How do i deal with signing the papers?

I'm 17 years old and am giving my son up for adoption when hes born. I know this is what i want to do, but i'm scared the day will come and i will want to back out. I can do that but i've already met the parents and everything. I just want to know from experienced birth mothers how it felt when you had to sign the papers.

Answer:
Well, my family adopted me 13 years ago and are now looking for a baby boy to adopt.Anyway, My mother placed me up for adoption too.I know for my mother it was hard but like you she knew it was best.She still gets pictures of me and letters every now and then.I'm sure his adoptive parents wouldn't mind that.Be strong and remember your doing this for your baby.
if you don't want to sign the papers then don't worry about your feelings not other people .it sounds to me that its hard for you because you don't want too my daughter just had her baby girl at 17 and shes a good mommy.lots of luck.
I would try and remember that you are making the "right" decision for you. You are doing something for a family that is going to be the best gift they could ever imagine.
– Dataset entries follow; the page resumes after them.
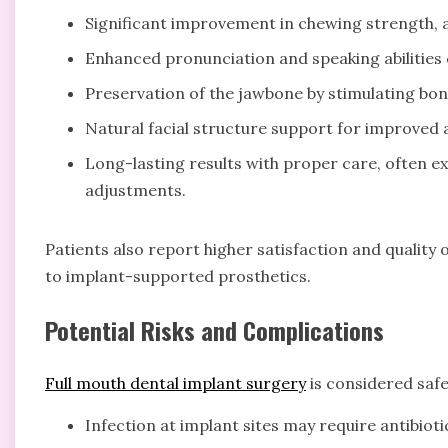
Significant improvement in chewing strength, a
Enhanced pronunciation and speaking abilities 
Preservation of the jawbone by stimulating bon
Natural facial structure support for improved
Long-lasting results with proper care, often 
adjustments.
Patients also report higher satisfaction and quality o
to implant-supported prosthetics.
Potential Risks and Complications
Full mouth dental implant surgery
is considered safe,
Infection at implant sites may require antibioti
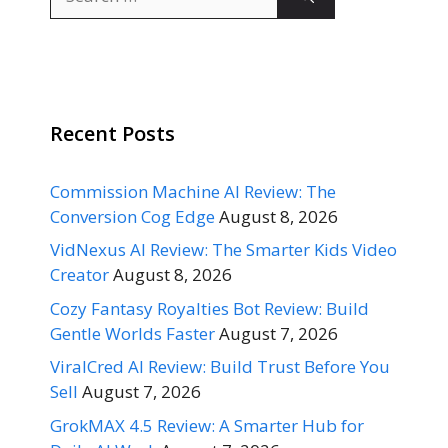
for:
Recent Posts
Commission Machine AI Review: The
Conversion Cog Edge
August 8, 2026
VidNexus AI Review: The Smarter Kids Video
Creator
August 8, 2026
Cozy Fantasy Royalties Bot Review: Build
Gentle Worlds Faster
August 7, 2026
ViralCred AI Review: Build Trust Before You
Sell
August 7, 2026
GrokMAX 4.5 Review: A Smarter Hub for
You are still very young and have alot of time to decide on the course of your life...make this a learning lesson and be more careful. Life is all about learning and make sure you don't forget but the pain will be for a reason!! You will move on and one day have a family that you were meant to have. Good luck and keep your head up and God Bless you for making that family's dream come true!
wow. i dont know how you feel, i can just imagine. i have no kids, and have never been preg... but from what you say... you are rethinking... think think think. do you really want to give your child up? is there anyway you can support your child. just remember.. you have been carying it around for nine months.. do you really want to give the child up? will the parents let you see the child? will they let the child know that you are really the mother? can you live knowing you have a child, but cannot be with him or her. i dont want to see you make the wrong choice. but deff think it over.. if you want the child, but cannot fully support him or her... there are programs out there that will help you. like WIC gives you checks for food for like milk, cheeze , cerial, formula. there are places that give FREE formula and baby clothes, and toys.. and welfare.. food stamps... dont worry about being labled.. do the best you can..if that is wahat you choose to do.. GOOD LUCK.. AND THINK IT TWICE
Think about what your life would be like with a baby. Not wanting to give him up is natural, God gave you that feeling. If you decide at the last minute that you can't do it, then don't. You need to do what is right for you with no regard for the family that wants your son. If you're looking out for them, then who's looking out for you.

You just have to decide if it's normal jitters or if you're making a big mistake. Talk to your family, they are concerned for you, what do they think?